== The task ==
Without the pictures, extract every line from the start of the material to the line containing "left knee: (116, 614)", both ends included.

== Exercise material ==

● ● ● ● ● ● ●

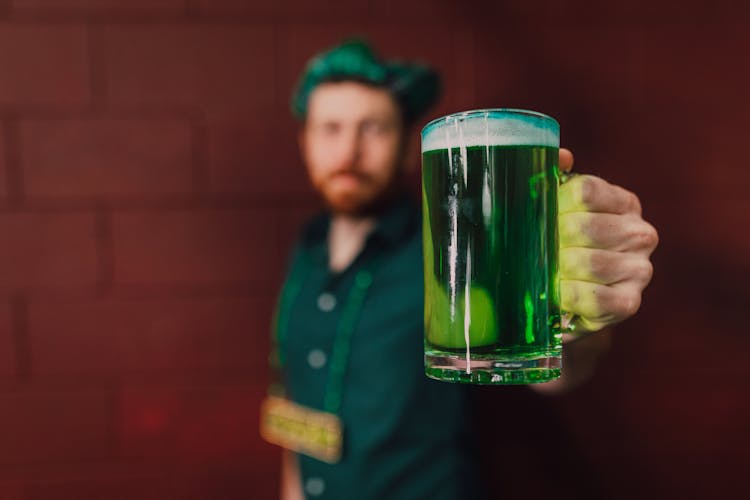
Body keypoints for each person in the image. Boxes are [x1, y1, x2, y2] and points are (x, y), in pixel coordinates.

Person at [263, 39, 658, 500]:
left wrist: (578, 322)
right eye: (330, 128)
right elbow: (298, 398)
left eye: (372, 128)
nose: (349, 151)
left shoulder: (452, 247)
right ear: (305, 143)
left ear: (409, 148)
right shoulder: (306, 251)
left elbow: (556, 370)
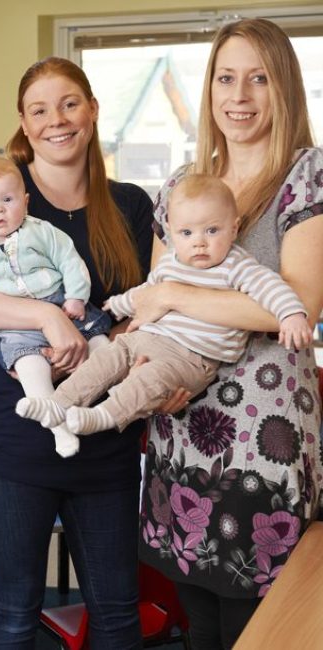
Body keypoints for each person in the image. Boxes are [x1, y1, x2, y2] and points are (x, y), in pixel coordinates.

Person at [0, 57, 154, 648]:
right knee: (13, 613)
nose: (56, 121)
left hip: (104, 435)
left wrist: (100, 347)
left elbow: (142, 307)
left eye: (69, 104)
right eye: (39, 109)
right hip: (12, 440)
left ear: (91, 110)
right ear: (23, 122)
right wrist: (42, 316)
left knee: (116, 614)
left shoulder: (131, 204)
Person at [136, 19, 323, 649]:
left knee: (260, 629)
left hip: (262, 447)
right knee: (200, 624)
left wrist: (173, 295)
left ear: (284, 89)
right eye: (225, 77)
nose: (239, 94)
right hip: (183, 428)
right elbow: (149, 306)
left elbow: (298, 304)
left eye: (258, 78)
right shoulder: (181, 188)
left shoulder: (308, 177)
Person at [17, 174, 311, 442]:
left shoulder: (238, 265)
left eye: (211, 230)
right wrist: (119, 304)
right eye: (187, 233)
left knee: (151, 378)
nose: (199, 243)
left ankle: (104, 415)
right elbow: (149, 292)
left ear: (233, 229)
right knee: (108, 356)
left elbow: (271, 287)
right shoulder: (171, 261)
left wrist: (292, 314)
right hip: (149, 338)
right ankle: (59, 403)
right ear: (170, 231)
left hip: (192, 358)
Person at [0, 158, 111, 458]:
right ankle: (59, 428)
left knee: (103, 348)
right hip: (13, 327)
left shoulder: (41, 231)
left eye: (8, 199)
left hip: (61, 303)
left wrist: (76, 297)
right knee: (30, 370)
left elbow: (70, 262)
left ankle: (115, 404)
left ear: (25, 202)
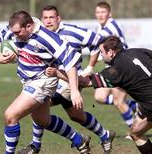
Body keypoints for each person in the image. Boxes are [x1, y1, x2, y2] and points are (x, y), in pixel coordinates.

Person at [17, 5, 115, 154]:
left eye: (52, 17)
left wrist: (90, 66)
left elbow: (98, 41)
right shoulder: (39, 35)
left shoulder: (72, 31)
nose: (48, 21)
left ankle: (36, 145)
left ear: (58, 18)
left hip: (69, 79)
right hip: (50, 79)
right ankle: (105, 134)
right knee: (76, 116)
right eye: (45, 18)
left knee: (38, 102)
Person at [0, 10, 92, 154]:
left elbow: (70, 62)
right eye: (13, 32)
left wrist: (75, 91)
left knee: (11, 115)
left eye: (17, 33)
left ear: (28, 26)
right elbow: (0, 38)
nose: (14, 36)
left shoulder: (47, 37)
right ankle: (79, 140)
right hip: (28, 81)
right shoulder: (14, 29)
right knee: (42, 120)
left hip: (43, 81)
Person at [84, 36, 152, 154]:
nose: (100, 56)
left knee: (136, 134)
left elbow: (85, 82)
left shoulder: (116, 70)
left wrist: (59, 74)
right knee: (135, 133)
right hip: (147, 105)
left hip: (150, 105)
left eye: (101, 52)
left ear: (110, 52)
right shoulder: (138, 51)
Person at [82, 1, 137, 131]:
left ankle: (134, 131)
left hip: (123, 67)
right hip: (112, 67)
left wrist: (90, 65)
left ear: (109, 13)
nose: (100, 15)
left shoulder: (110, 28)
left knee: (119, 101)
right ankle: (134, 106)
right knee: (100, 97)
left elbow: (97, 44)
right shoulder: (102, 27)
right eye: (98, 12)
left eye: (103, 12)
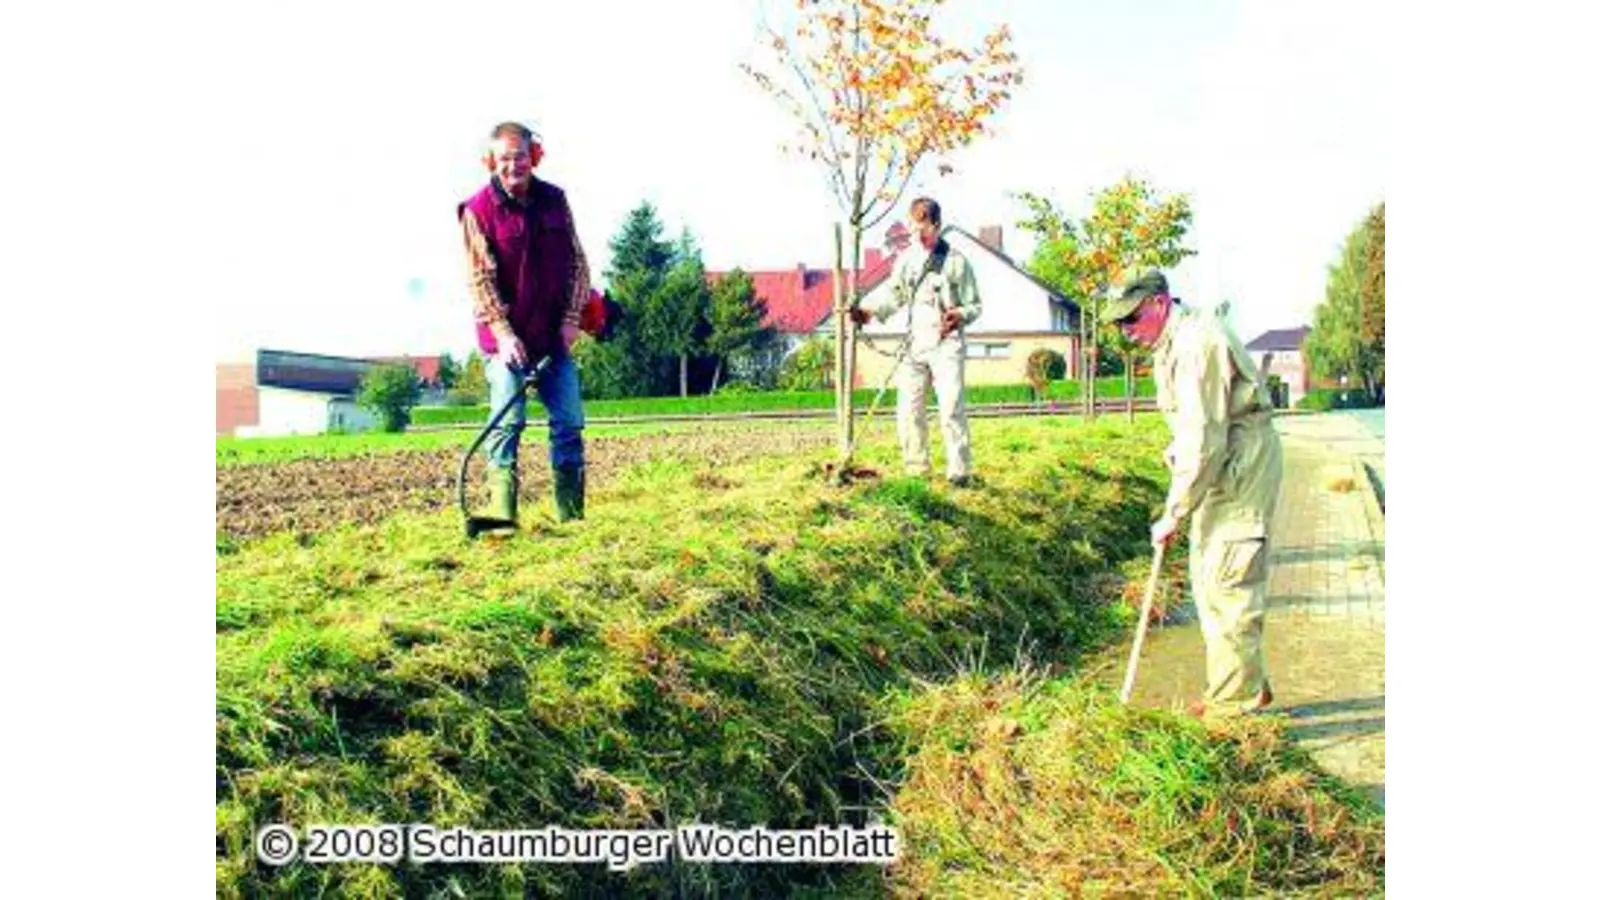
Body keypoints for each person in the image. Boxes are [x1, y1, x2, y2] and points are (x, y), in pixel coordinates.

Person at [1102, 268, 1284, 718]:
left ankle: (1235, 705)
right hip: (1218, 461)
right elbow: (1195, 421)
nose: (1127, 333)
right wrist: (1177, 447)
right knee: (1208, 578)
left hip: (1239, 468)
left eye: (1132, 319)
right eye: (1119, 324)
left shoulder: (1197, 343)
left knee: (1230, 579)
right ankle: (1242, 684)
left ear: (1160, 303)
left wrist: (1173, 513)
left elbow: (1207, 438)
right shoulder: (1170, 343)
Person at [458, 121, 593, 527]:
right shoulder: (478, 210)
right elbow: (480, 279)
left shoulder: (555, 201)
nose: (512, 166)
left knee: (569, 422)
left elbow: (577, 264)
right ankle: (502, 515)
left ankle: (572, 517)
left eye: (520, 157)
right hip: (505, 340)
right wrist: (503, 334)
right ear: (490, 162)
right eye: (504, 158)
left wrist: (571, 319)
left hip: (551, 336)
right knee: (508, 422)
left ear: (533, 157)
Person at [850, 197, 983, 486]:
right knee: (909, 409)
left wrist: (959, 315)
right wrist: (869, 312)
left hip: (947, 344)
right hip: (914, 341)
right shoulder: (906, 259)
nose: (916, 232)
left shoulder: (957, 262)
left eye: (921, 225)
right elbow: (895, 295)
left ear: (936, 225)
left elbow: (975, 305)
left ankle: (959, 472)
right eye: (913, 225)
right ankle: (916, 469)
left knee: (951, 408)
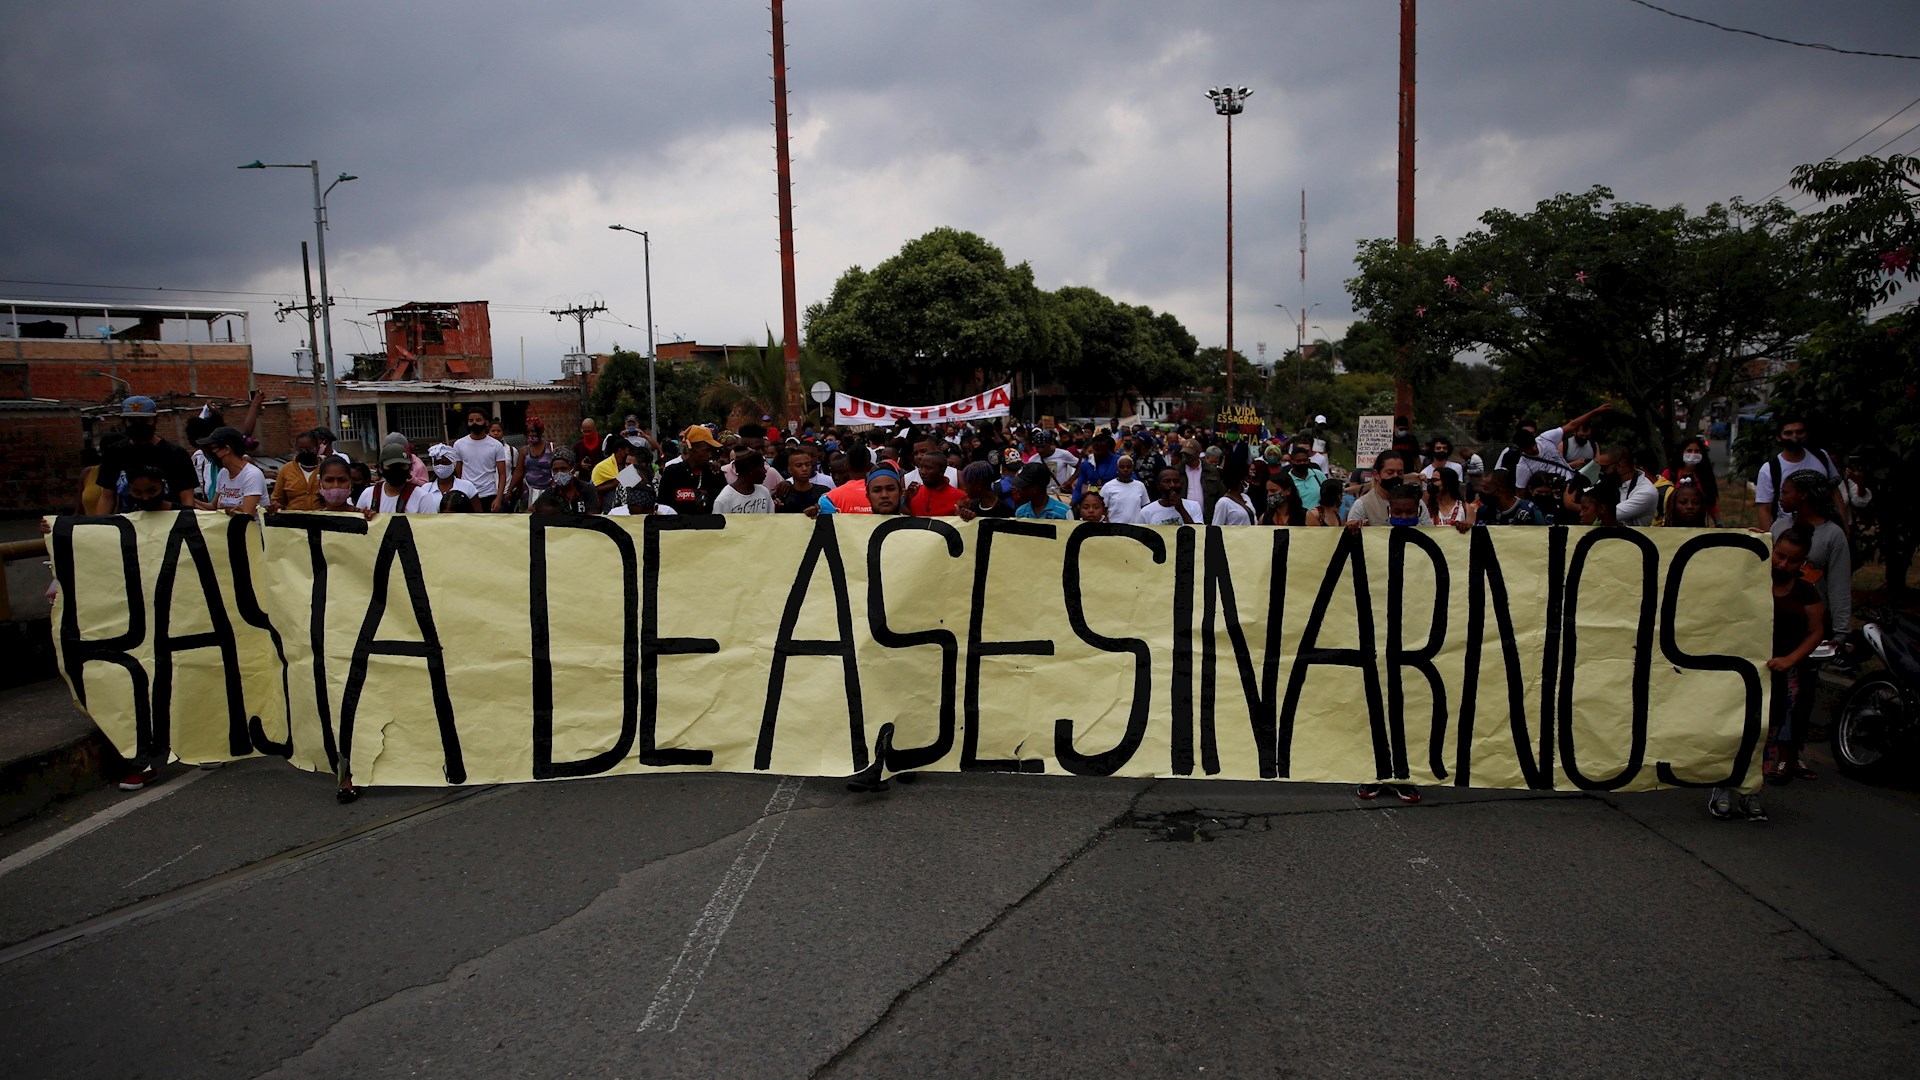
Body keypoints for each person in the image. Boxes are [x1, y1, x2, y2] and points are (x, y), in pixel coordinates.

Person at [1710, 527, 1824, 820]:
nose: (1783, 564)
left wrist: (1790, 659)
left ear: (1803, 563)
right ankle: (1722, 788)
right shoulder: (1751, 580)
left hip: (1779, 677)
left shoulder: (1806, 593)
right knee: (1735, 732)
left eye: (1792, 560)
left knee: (1767, 736)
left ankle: (1752, 792)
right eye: (1779, 555)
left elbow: (1815, 632)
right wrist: (1748, 539)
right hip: (1741, 673)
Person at [92, 395, 200, 514]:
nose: (138, 426)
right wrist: (99, 523)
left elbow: (187, 497)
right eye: (132, 421)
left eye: (144, 420)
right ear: (124, 422)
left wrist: (187, 520)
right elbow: (107, 496)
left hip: (169, 520)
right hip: (130, 521)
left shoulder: (176, 454)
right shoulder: (114, 453)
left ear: (155, 421)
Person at [1754, 416, 1841, 531]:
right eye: (1788, 433)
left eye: (1799, 432)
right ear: (1779, 437)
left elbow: (1835, 493)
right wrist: (1769, 538)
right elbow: (1764, 508)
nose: (1794, 437)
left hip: (1825, 528)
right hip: (1789, 532)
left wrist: (1844, 527)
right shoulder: (1770, 469)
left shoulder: (1821, 457)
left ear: (1806, 434)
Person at [1346, 450, 1431, 527]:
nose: (1395, 476)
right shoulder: (1363, 504)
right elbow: (1350, 533)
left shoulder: (1416, 501)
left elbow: (1428, 530)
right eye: (1390, 472)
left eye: (1400, 473)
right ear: (1376, 474)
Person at [658, 425, 728, 515]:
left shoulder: (714, 473)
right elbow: (663, 507)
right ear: (692, 449)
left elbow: (722, 506)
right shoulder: (672, 472)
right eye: (706, 450)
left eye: (711, 451)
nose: (710, 455)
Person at [196, 426, 265, 516]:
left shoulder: (252, 475)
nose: (211, 453)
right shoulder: (223, 473)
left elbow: (247, 515)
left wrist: (226, 510)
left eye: (213, 448)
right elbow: (213, 506)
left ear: (227, 449)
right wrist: (190, 501)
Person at [451, 408, 510, 511]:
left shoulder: (496, 445)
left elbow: (502, 474)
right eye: (471, 421)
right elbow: (458, 472)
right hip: (467, 495)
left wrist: (499, 498)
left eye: (478, 420)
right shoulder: (459, 444)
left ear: (486, 422)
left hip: (489, 494)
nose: (474, 423)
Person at [1594, 444, 1659, 527]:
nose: (1601, 472)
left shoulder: (1646, 491)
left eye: (1604, 468)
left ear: (1620, 466)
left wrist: (1579, 507)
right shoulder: (1611, 482)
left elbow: (1608, 515)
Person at [356, 442, 430, 513]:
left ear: (410, 467)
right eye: (391, 466)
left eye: (402, 466)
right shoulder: (368, 494)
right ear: (380, 468)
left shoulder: (422, 498)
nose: (397, 470)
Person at [1661, 437, 1720, 525]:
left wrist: (1718, 522)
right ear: (1682, 453)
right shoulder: (1670, 473)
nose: (1693, 454)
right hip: (1672, 524)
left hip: (1698, 524)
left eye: (1697, 451)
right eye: (1689, 451)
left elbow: (1711, 503)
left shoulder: (1705, 476)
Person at [506, 417, 556, 511]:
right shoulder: (524, 451)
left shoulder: (551, 448)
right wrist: (510, 490)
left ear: (540, 431)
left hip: (548, 492)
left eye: (533, 431)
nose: (530, 434)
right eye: (528, 432)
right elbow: (518, 473)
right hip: (529, 492)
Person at [414, 443, 480, 513]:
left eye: (444, 463)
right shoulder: (426, 489)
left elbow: (478, 513)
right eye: (437, 463)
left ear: (453, 464)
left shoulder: (467, 486)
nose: (440, 466)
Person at [270, 430, 325, 511]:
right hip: (293, 517)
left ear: (317, 449)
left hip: (322, 515)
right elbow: (278, 498)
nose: (305, 453)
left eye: (309, 449)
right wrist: (275, 505)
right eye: (301, 450)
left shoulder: (326, 467)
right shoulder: (286, 469)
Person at [905, 444, 965, 516]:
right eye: (921, 467)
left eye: (928, 468)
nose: (922, 472)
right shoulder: (914, 493)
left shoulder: (960, 497)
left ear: (941, 470)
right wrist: (907, 501)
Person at [1477, 469, 1547, 526]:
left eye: (1485, 489)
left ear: (1500, 490)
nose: (1482, 492)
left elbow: (1543, 536)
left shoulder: (1529, 511)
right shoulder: (1483, 511)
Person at [540, 448, 600, 514]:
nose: (559, 473)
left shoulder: (587, 489)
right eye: (555, 470)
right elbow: (532, 511)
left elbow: (592, 515)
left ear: (573, 469)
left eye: (563, 469)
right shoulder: (551, 493)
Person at [1138, 467, 1203, 525]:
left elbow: (1198, 532)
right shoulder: (1146, 511)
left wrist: (1181, 509)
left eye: (1176, 481)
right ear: (1158, 485)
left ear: (1181, 484)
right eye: (1167, 481)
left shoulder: (1193, 506)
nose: (1172, 485)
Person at [777, 446, 833, 514]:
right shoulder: (784, 493)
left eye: (808, 465)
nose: (804, 469)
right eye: (798, 465)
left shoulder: (823, 492)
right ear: (790, 470)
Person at [1097, 455, 1150, 525]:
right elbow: (1102, 510)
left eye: (1128, 467)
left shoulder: (1140, 486)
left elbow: (1145, 508)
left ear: (1133, 469)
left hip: (1136, 527)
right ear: (1117, 469)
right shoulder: (1108, 486)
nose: (1125, 469)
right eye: (1122, 467)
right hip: (1115, 528)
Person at [1073, 433, 1120, 505]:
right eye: (1095, 449)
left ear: (1108, 449)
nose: (1097, 452)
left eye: (1101, 449)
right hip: (1093, 503)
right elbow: (1079, 488)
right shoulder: (1086, 464)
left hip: (1114, 501)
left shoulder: (1119, 462)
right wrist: (1074, 502)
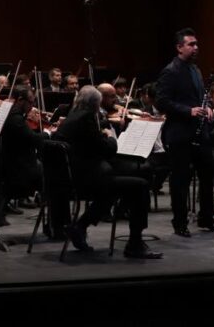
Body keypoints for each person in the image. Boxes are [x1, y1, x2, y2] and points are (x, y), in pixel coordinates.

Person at [56, 85, 162, 259]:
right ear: (95, 105)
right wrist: (110, 137)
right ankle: (135, 243)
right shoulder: (86, 119)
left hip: (72, 177)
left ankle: (80, 226)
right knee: (140, 186)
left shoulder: (73, 117)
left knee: (118, 188)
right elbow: (106, 149)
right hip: (86, 179)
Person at [155, 27, 214, 236]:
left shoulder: (196, 70)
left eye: (196, 44)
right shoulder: (170, 71)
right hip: (179, 134)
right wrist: (189, 111)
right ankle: (180, 223)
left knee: (207, 175)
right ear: (179, 47)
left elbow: (200, 98)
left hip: (199, 132)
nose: (196, 48)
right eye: (191, 44)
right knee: (180, 180)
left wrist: (208, 107)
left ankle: (206, 218)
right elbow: (161, 102)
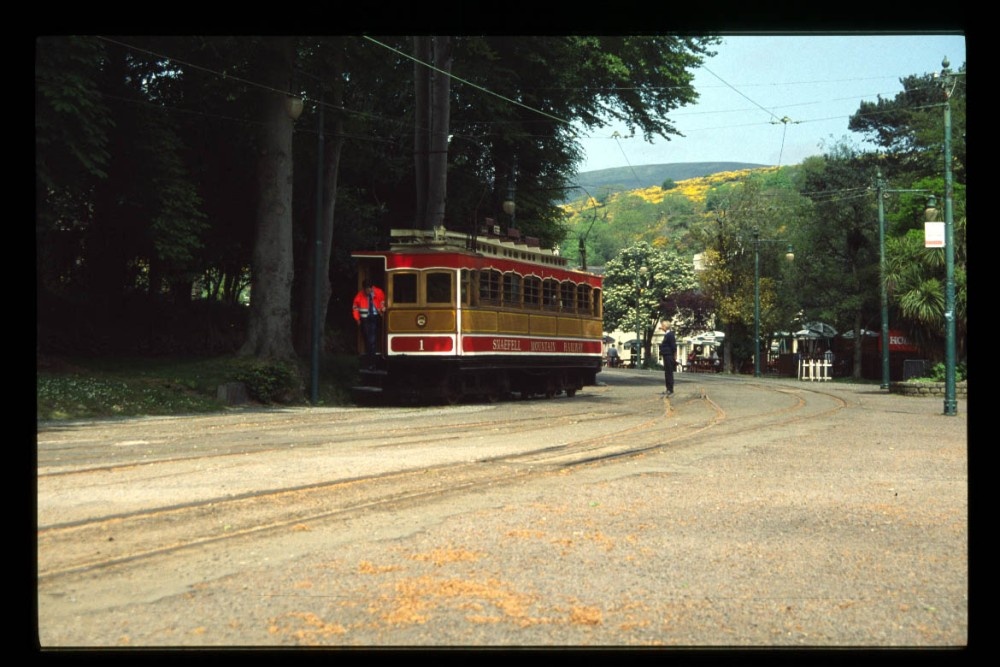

● ● ● ● ● ● ●

== Solution for this task ==
Body keypoints for each person in the image. Boxes are [x1, y1, x2, y2] and points are (x, y), in pixel coordinates.

Person at [263, 39, 658, 500]:
left wrist: (578, 322)
right eye: (330, 128)
right elbow: (298, 398)
left eye: (372, 128)
nose: (349, 151)
left shoulder: (452, 247)
right ear: (305, 143)
left ear: (409, 148)
right shoulder: (306, 251)
left elbow: (556, 370)
Body keypoints for each person in the image. Boxes are [x1, y1, x2, y2] and points are (x, y), in pixel coordinates.

Person at [0, 57, 154, 648]:
right knee: (13, 613)
nose: (56, 121)
left hip: (104, 435)
left wrist: (100, 347)
left elbow: (142, 307)
left eye: (69, 104)
right eye: (39, 109)
right hip: (12, 440)
left ear: (91, 110)
right ear: (23, 122)
right wrist: (42, 316)
left knee: (116, 614)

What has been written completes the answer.